> **Information shown**
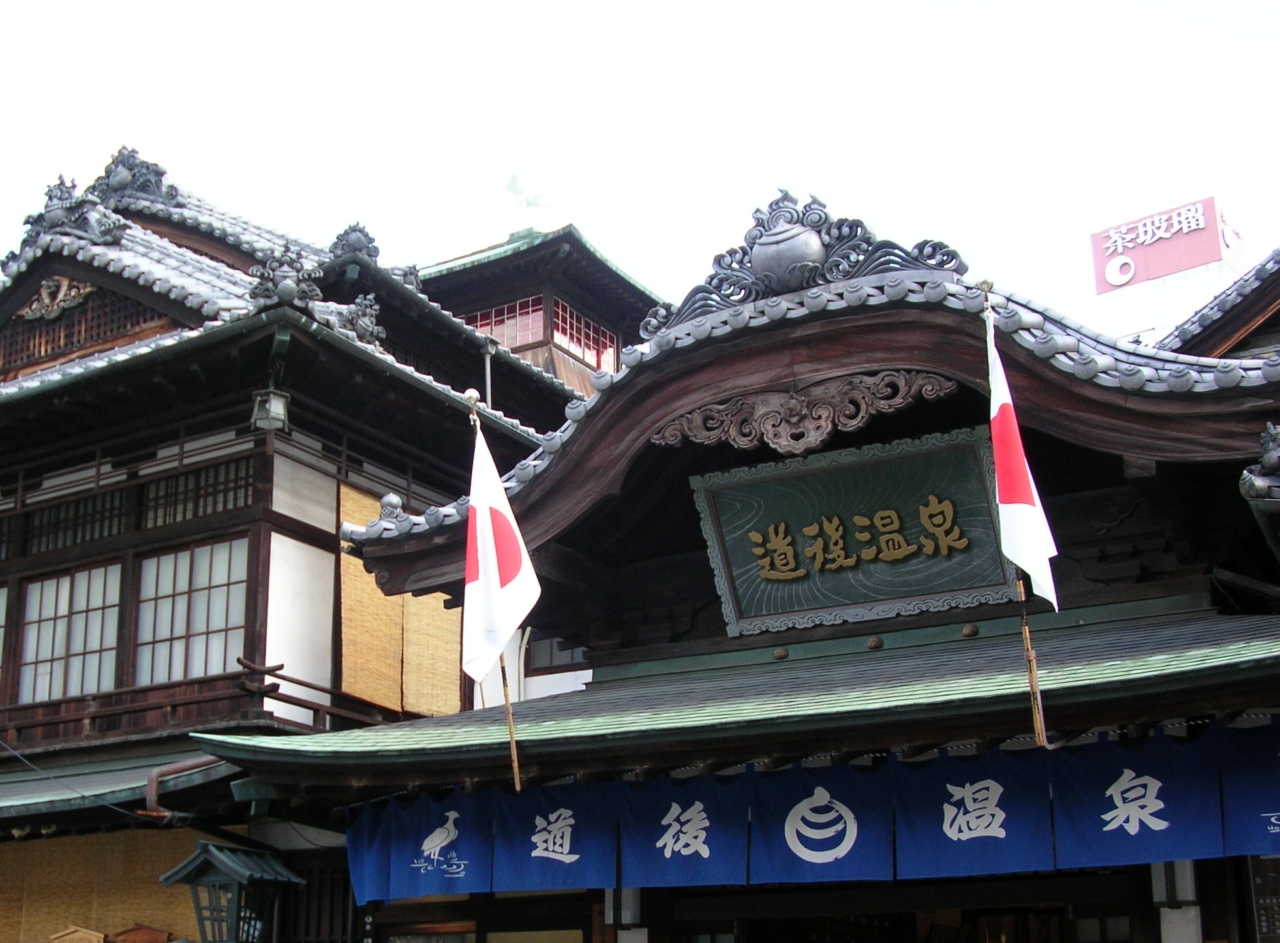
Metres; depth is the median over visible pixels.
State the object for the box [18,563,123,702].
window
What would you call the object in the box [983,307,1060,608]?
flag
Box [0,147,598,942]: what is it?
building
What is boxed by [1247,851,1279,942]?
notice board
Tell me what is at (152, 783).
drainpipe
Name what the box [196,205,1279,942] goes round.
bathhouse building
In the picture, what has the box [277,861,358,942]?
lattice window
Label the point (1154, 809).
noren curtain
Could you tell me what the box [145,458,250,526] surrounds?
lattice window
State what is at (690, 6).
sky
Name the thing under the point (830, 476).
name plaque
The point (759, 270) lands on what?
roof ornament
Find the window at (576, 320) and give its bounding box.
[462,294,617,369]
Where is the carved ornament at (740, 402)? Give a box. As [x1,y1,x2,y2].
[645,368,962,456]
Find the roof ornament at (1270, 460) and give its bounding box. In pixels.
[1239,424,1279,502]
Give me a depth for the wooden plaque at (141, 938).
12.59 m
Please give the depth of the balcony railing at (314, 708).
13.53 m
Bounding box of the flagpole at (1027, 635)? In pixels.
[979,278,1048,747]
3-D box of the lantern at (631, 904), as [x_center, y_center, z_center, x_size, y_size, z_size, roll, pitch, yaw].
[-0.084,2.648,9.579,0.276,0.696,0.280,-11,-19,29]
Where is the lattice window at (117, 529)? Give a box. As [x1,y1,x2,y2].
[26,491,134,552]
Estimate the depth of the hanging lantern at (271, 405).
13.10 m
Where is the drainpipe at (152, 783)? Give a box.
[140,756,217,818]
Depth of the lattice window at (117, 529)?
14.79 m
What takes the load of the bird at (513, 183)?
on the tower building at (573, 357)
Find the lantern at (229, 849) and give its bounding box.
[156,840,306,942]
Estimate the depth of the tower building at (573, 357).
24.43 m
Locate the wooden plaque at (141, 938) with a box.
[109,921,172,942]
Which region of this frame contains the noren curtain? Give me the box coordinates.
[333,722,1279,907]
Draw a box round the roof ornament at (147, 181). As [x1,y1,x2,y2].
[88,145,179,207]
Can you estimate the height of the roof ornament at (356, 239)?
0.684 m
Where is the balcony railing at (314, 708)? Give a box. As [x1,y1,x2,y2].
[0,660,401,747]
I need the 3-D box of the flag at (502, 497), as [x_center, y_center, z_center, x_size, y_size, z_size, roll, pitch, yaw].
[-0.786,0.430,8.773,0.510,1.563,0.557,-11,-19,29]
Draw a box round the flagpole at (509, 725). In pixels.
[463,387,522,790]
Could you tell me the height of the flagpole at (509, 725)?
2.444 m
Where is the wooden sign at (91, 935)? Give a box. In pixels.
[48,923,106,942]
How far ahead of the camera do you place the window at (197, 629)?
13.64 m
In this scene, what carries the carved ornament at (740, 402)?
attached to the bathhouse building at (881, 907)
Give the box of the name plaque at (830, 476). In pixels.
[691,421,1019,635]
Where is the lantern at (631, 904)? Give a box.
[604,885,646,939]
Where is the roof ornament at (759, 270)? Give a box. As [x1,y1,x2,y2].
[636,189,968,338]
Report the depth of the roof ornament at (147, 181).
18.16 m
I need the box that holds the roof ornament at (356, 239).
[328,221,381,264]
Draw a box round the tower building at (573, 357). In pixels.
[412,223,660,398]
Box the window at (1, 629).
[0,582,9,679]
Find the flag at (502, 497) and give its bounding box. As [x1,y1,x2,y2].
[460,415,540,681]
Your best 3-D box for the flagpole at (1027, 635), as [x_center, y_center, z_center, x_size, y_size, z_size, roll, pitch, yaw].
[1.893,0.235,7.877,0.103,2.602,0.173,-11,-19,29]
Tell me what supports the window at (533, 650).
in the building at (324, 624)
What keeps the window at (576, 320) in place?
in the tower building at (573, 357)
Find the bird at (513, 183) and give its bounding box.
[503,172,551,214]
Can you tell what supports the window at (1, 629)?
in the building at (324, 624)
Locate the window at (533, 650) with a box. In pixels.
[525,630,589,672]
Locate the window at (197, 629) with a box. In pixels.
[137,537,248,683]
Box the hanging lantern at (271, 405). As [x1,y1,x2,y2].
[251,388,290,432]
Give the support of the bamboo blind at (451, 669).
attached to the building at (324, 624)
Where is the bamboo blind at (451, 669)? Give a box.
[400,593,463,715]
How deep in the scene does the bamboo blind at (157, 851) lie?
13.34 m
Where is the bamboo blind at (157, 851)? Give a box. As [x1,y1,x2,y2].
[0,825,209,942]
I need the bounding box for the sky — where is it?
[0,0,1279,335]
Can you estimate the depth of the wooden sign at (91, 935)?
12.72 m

> **Exercise requirements**
Once the pictures are removed, output the remaining material exactly.

> **Response below**
Metres; depth is the median over visible pixels.
State the object for the box [18,563,123,702].
window
What would you call the object in the box [983,307,1060,608]?
flag
Box [0,147,598,942]: what is it?
building
What is boxed by [1247,851,1279,942]?
notice board
Tell me what is at (152, 783).
drainpipe
Name what the box [196,205,1279,942] goes round.
bathhouse building
In the picture, what has the box [277,861,358,942]?
lattice window
Label the point (1154, 809).
noren curtain
Could you tell me what the box [145,458,250,526] surrounds?
lattice window
State what is at (690, 6).
sky
Name the thing under the point (830, 476).
name plaque
The point (759, 270) lands on what?
roof ornament
Find the window at (576, 320) and give its bounding box.
[462,294,617,369]
Where is the carved ornament at (740, 402)? Give a box. As [x1,y1,x2,y2].
[645,368,962,456]
Find the roof ornament at (1270, 460) and give its bounding box. In pixels.
[1239,424,1279,502]
Give me a depth for the wooden plaque at (141, 938).
12.59 m
Please give the depth of the balcony railing at (314, 708).
13.53 m
Bounding box of the flagpole at (1027, 635)? In pixels.
[979,278,1048,747]
3-D box of the lantern at (631, 904), as [x_center, y_center, z_center, x_size, y_size, z_size, roll, pitch, yaw].
[-0.084,2.648,9.579,0.276,0.696,0.280,-11,-19,29]
Where is the lattice window at (117, 529)? Give a box. As [x1,y1,x2,y2].
[26,491,134,552]
Estimate the depth of the hanging lantern at (271, 405).
13.10 m
Where is the drainpipe at (152, 783)? Give a box.
[140,756,217,818]
Depth of the lattice window at (117, 529)?
14.79 m
What takes the load of the bird at (513, 183)?
on the tower building at (573, 357)
Find the lantern at (229, 849) and give its bounding box.
[156,840,306,942]
Estimate the depth of the tower building at (573, 357).
24.43 m
Locate the wooden plaque at (141, 938) with a box.
[109,921,172,942]
Which region of this frame contains the noren curtain? Give me the box coordinates.
[333,722,1279,907]
Draw a box round the roof ornament at (147, 181). As [x1,y1,x2,y2].
[88,145,179,207]
Can you estimate the height of the roof ornament at (356, 239)?
0.684 m
Where is the balcony railing at (314, 708)? Give a box. As [x1,y1,x2,y2].
[0,660,401,747]
I need the 3-D box of the flag at (502, 497), as [x_center, y_center, z_center, x_size, y_size, z_size, roll, pitch, yaw].
[-0.786,0.430,8.773,0.510,1.563,0.557,-11,-19,29]
Draw a box round the flagpole at (509, 725). In pixels.
[463,387,522,790]
Could you tell me the height of the flagpole at (509, 725)?
2.444 m
Where is the wooden sign at (91, 935)? Give a box. In pixels.
[48,923,106,942]
How far ahead of the camera do you place the window at (197, 629)?
13.64 m
In this scene, what carries the carved ornament at (740, 402)?
attached to the bathhouse building at (881, 907)
Give the box of the name plaque at (830, 476). In pixels.
[691,421,1019,635]
Where is the lantern at (631, 904)? Give a box.
[604,885,646,939]
Where is the roof ornament at (759, 270)? Give a box. As [x1,y1,x2,y2].
[636,189,968,338]
Report the depth of the roof ornament at (147, 181).
18.16 m
I need the box that holds the roof ornament at (356, 239).
[328,221,381,264]
Draw a box round the tower building at (573, 357). In pixels.
[412,223,660,398]
Box the window at (1, 629).
[0,582,9,679]
Find the flag at (502, 497) and give its bounding box. As [x1,y1,x2,y2].
[460,415,540,681]
Your best 3-D box for the flagpole at (1027, 635), as [x_center, y_center, z_center, x_size, y_size, z_size, roll, pitch, yaw].
[1.893,0.235,7.877,0.103,2.602,0.173,-11,-19,29]
Tell me what supports the window at (533, 650).
in the building at (324, 624)
What keeps the window at (576, 320) in place?
in the tower building at (573, 357)
Find the bird at (513, 183) and give its bounding box.
[503,172,551,214]
Can you tell what supports the window at (1, 629)?
in the building at (324, 624)
Locate the window at (533, 650) with a box. In pixels.
[525,630,589,672]
Locate the window at (197, 629) with a box. In pixels.
[137,537,248,683]
Box the hanging lantern at (271, 405). As [x1,y1,x2,y2].
[251,388,290,432]
Give the support of the bamboo blind at (451, 669).
attached to the building at (324, 624)
Where is the bamboo blind at (451, 669)? Give a box.
[400,593,463,715]
How deep in the scene does the bamboo blind at (157, 851) lie?
13.34 m
Where is the bamboo blind at (157, 851)? Give a box. As [x1,y1,x2,y2].
[0,825,209,942]
I need the bounding box for the sky — where is it?
[0,0,1279,335]
Can you estimate the depth of the wooden sign at (91, 935)?
12.72 m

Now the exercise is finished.